Distribution d’électricité : rationaliser avant d’augmenter les tarifs
Les réseaux locaux appartiennent aux collectivités, qui en confient la gestion à un opérateur unique, ERDF, mais il y a « incertitude » sur le maintien à terme du monopole légal d’ERDF. Dans ce contexte, les investissements d’entretien, supportés par ERDF et les collectivités, prennent du retard, et les temps de coupure s’allongent. 50 minutes par an en 2000, 85 minutes en 2010. La Cour appelle à « une meilleure régulation des investissements » et à une « rationalisation des dépenses avant d’augmenter les tarifs ». Cela suppose qu’ERDF maîtrise ses charges, notamment de personnel, et que, par ailleurs, EDF ne pompe pas indûment les dividendes d’ERDF…

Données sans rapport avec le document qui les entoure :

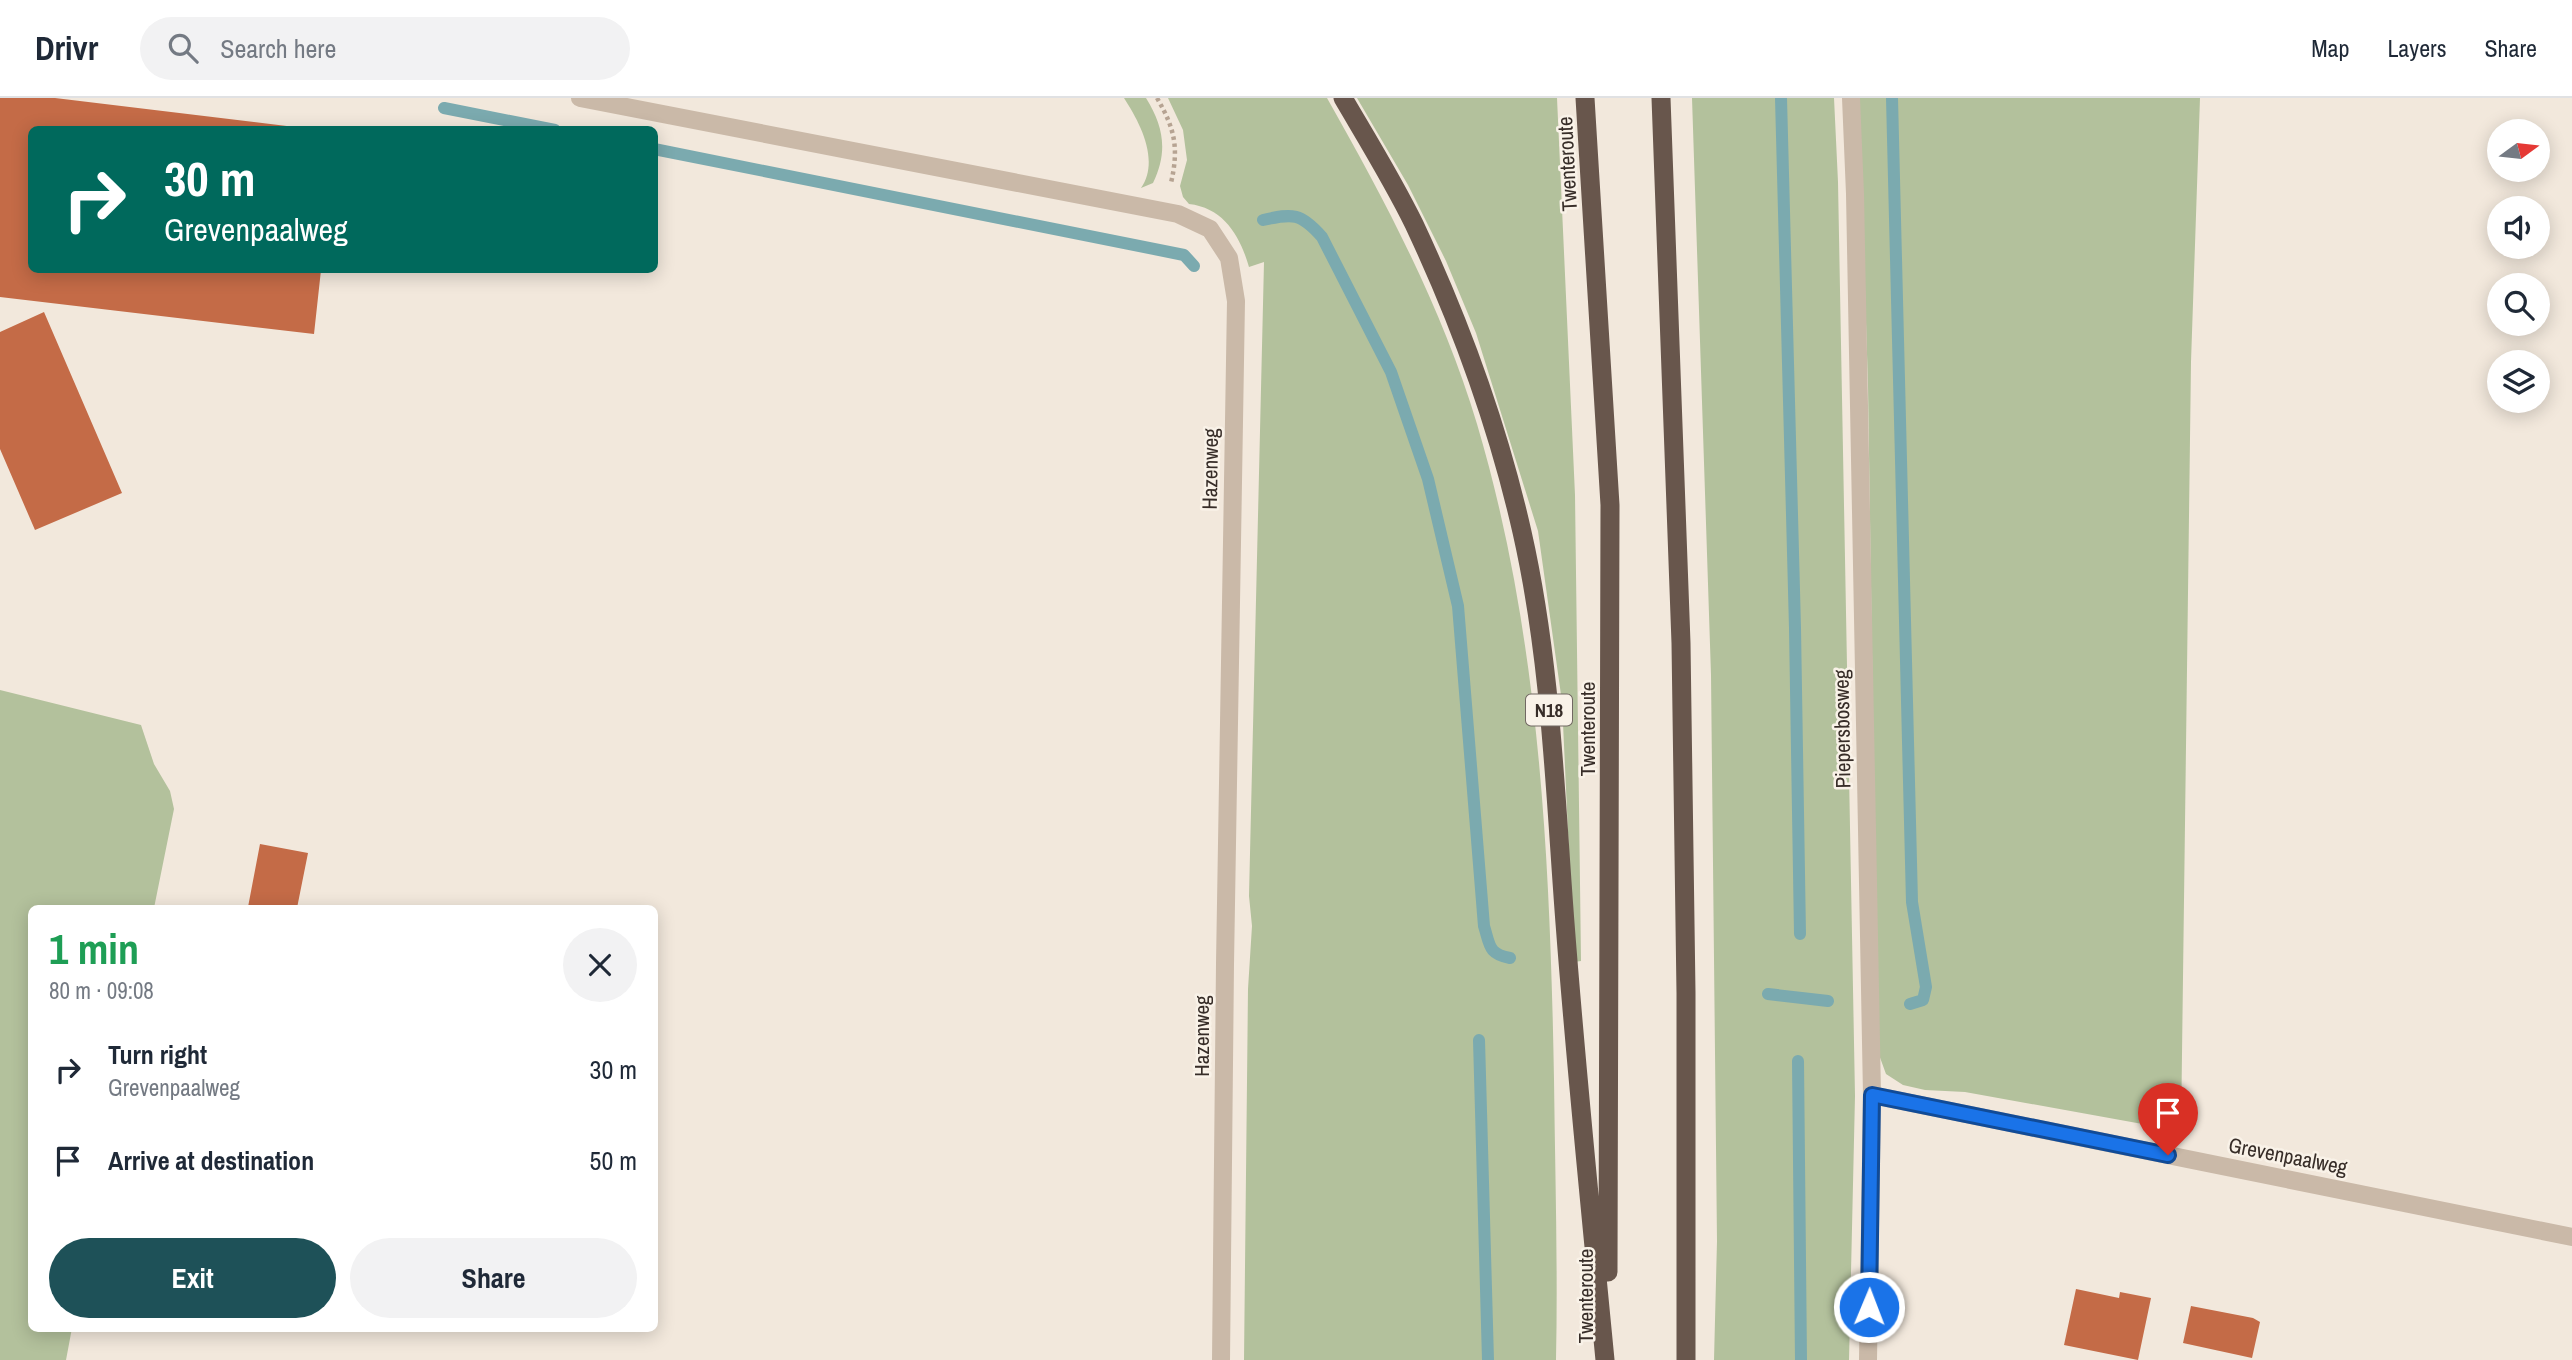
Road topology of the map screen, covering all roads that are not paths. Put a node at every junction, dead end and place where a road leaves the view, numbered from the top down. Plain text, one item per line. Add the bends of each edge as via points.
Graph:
1 (580, 98) edge
2 (1343, 98) edge
3 (1586, 98) edge
4 (1661, 98) edge
5 (1851, 98) edge
6 (1872, 1095) junction
7 (2572, 1237) edge
8 (1221, 1360) edge
9 (1606, 1360) edge
10 (1686, 1360) edge
11 (1868, 1360) edge

1 - 8 street, Hazenweg via 1178,214 1210,229 1229,258 1236,301
2 - 9 highway, N18 via 1412,221 1459,326 1522,532 1541,635 1550,721 1571,1004
3 - 9 highway, Twenteroute / N18 via 1610,505
4 - 10 highway via 1681,643
5 - 6 street, Piepersbosweg
6 - 7 street, Grevenpaalweg
6 - 11 street, Piepersbosweg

EDF : les rémunérations dérapent
L’exemple vient d’en haut. Le salaire du PDG d’EDF a été multiplié par 2,35 entre 2005 et 2010. Les salaires, en moyenne, progressent à un rythme de 3 % par an, alors qu’ils sont déjà plus élevés à l’embauche que dans le reste du secteur. Le « tarif agent » (abonnement gratuit, consommation à prix préférentiel) représente un manque à gagner de 222 millions d’euros par an, plus les indemnités logement (263 millions), plus l’intéressement, les actions gratuites, les avantages famille, etc., avec des conséquences évidentes sur le tarif supporté par l’usager.

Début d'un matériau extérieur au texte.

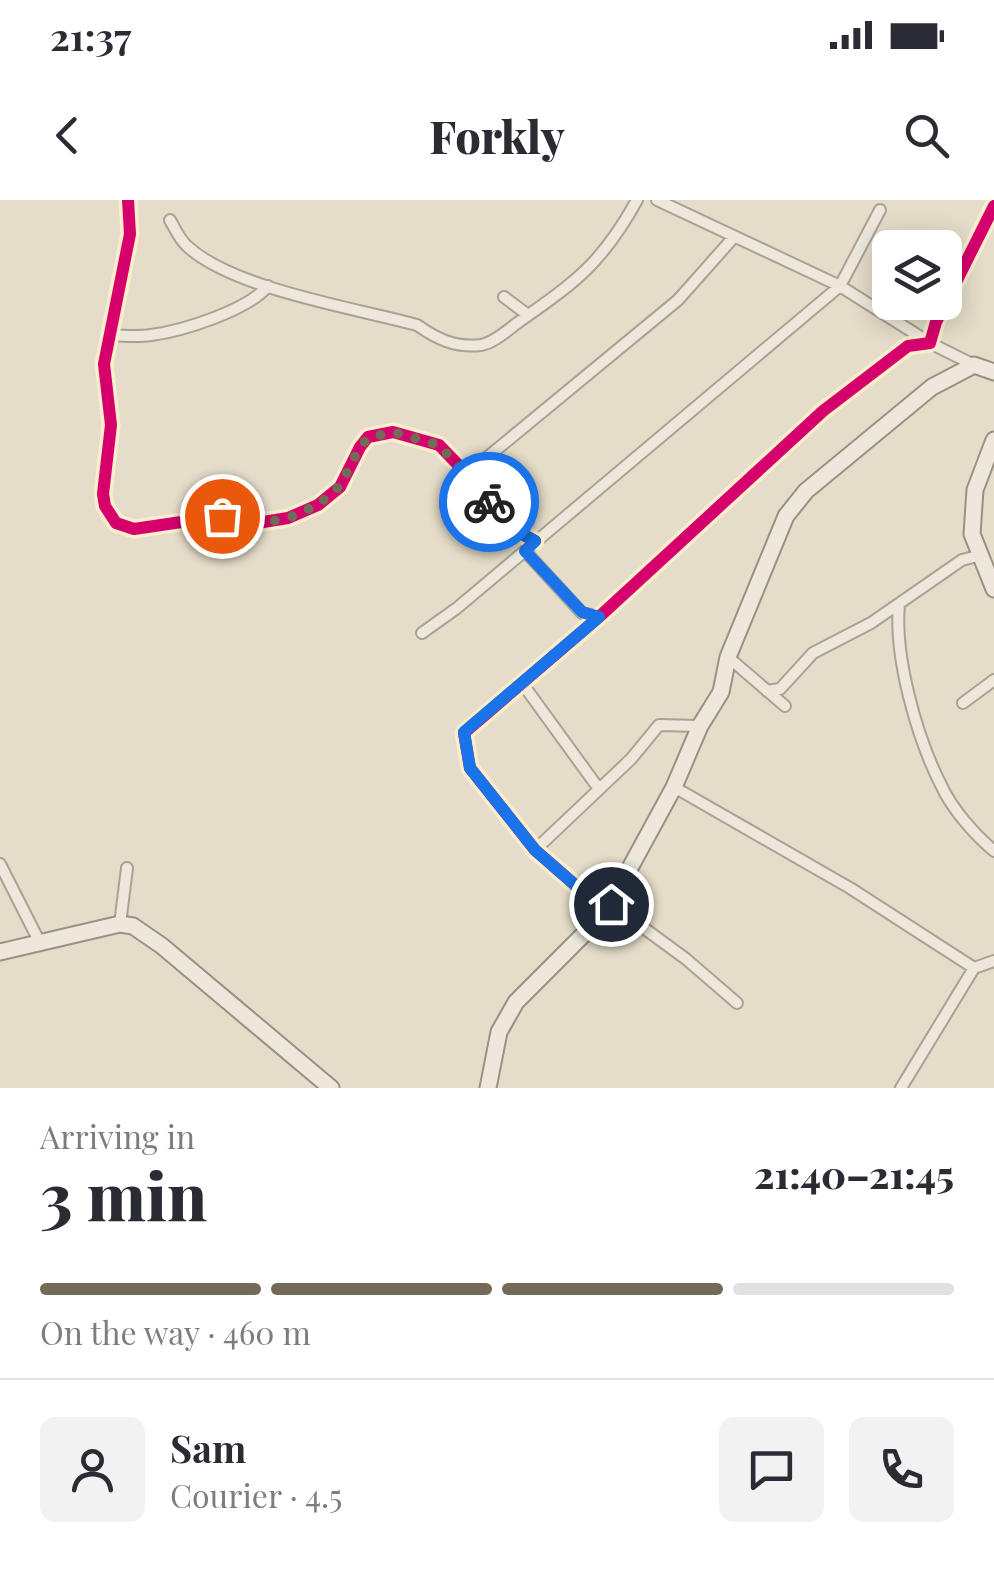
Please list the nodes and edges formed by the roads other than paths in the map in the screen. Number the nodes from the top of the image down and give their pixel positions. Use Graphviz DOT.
graph roads {
  1 [pos="128,200"];
  2 [pos="637,200"];
  3 [pos="657,200"];
  4 [pos="994,206"];
  5 [pos="880,210"];
  6 [pos="170,220"];
  7 [pos="733,238"];
  8 [pos="268,286"];
  9 [pos="840,286"];
  10 [pos="504,297"];
  11 [pos="528,315"];
  12 [pos="110,336"];
  13 [pos="930,343"];
  14 [pos="974,365"];
  15 [pos="994,372"];
  16 [pos="994,440"];
  17 [pos="467,474"];
  18 [pos="535,541"];
  19 [pos="525,551"];
  20 [pos="980,555"];
  21 [pos="994,589"];
  22 [pos="899,605"];
  23 [pos="599,617"];
  24 [pos="422,634"];
  25 [pos="728,657"];
  26 [pos="994,680"];
  27 [pos="522,683"];
  28 [pos="767,691"];
  29 [pos="964,703"];
  30 [pos="785,706"];
  31 [pos="700,726"];
  32 [pos="674,787"];
  33 [pos="600,789"];
  34 [pos="535,850"];
  35 [pos="994,851"];
  36 [pos="0,864"];
  37 [pos="126,868"];
  38 [pos="608,908"];
  39 [pos="120,924"];
  40 [pos="40,943"];
  41 [pos="0,952"];
  42 [pos="994,961"];
  43 [pos="974,968"];
  44 [pos="737,1003"];
  45 [pos="489,1080"];
  46 [pos="330,1088"];
  47 [pos="901,1088"];
  1 -- 12 [label="street"];
  2 -- 11 [label="street"];
  3 -- 7 [label="street"];
  4 -- 13 [label="street"];
  5 -- 9 [label="street"];
  6 -- 8 [label="street"];
  7 -- 9 [label="street"];
  7 -- 17 [label="street"];
  8 -- 11 [label="street"];
  8 -- 12 [label="street"];
  9 -- 13 [label="street"];
  9 -- 18 [label="street"];
  10 -- 11 [label="street"];
  12 -- 17 [label="street"];
  13 -- 14 [label="street"];
  13 -- 23 [label="street"];
  14 -- 15 [label="street"];
  14 -- 25 [label="street"];
  16 -- 20 [label="street"];
  17 -- 18 [label="street"];
  18 -- 19 [label="street"];
  19 -- 23 [label="street"];
  19 -- 24 [label="street"];
  20 -- 21 [label="street"];
  20 -- 22 [label="street"];
  22 -- 28 [label="street"];
  22 -- 35 [label="street"];
  23 -- 27 [label="street"];
  25 -- 28 [label="street"];
  25 -- 31 [label="street"];
  26 -- 29 [label="street"];
  27 -- 33 [label="street"];
  27 -- 34 [label="street"];
  28 -- 30 [label="street"];
  31 -- 32 [label="street"];
  31 -- 33 [label="street"];
  32 -- 38 [label="street"];
  32 -- 43 [label="street"];
  33 -- 34 [label="street"];
  34 -- 38 [label="street"];
  36 -- 40 [label="street"];
  37 -- 39 [label="street"];
  38 -- 44 [label="street"];
  38 -- 45 [label="street"];
  39 -- 40 [label="street"];
  39 -- 46 [label="street"];
  40 -- 41 [label="street"];
  42 -- 43 [label="street"];
  43 -- 47 [label="street"];
}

Surendettement : des progrès trop timides
La Cour des comptes revient sur les suites de ses précédents rapports. En 2010, elle avait critiqué le dispositif de prévention légal du surendettement. Une loi protectrice est intervenue la même année (la loi Lagarde), mais les progrès concrets restent insuffisants, relèvent les magistrats, qui réitèrent leur appel à un découplage des « cartes confuses » de fidélité et de crédit et à un meilleur « accompagnement des personnes surendettées ». Ils demandent également l’ouverture d’une étude d’impact objective sur le coût et l’efficacité du fichier positif pour lutter contre le surendettement.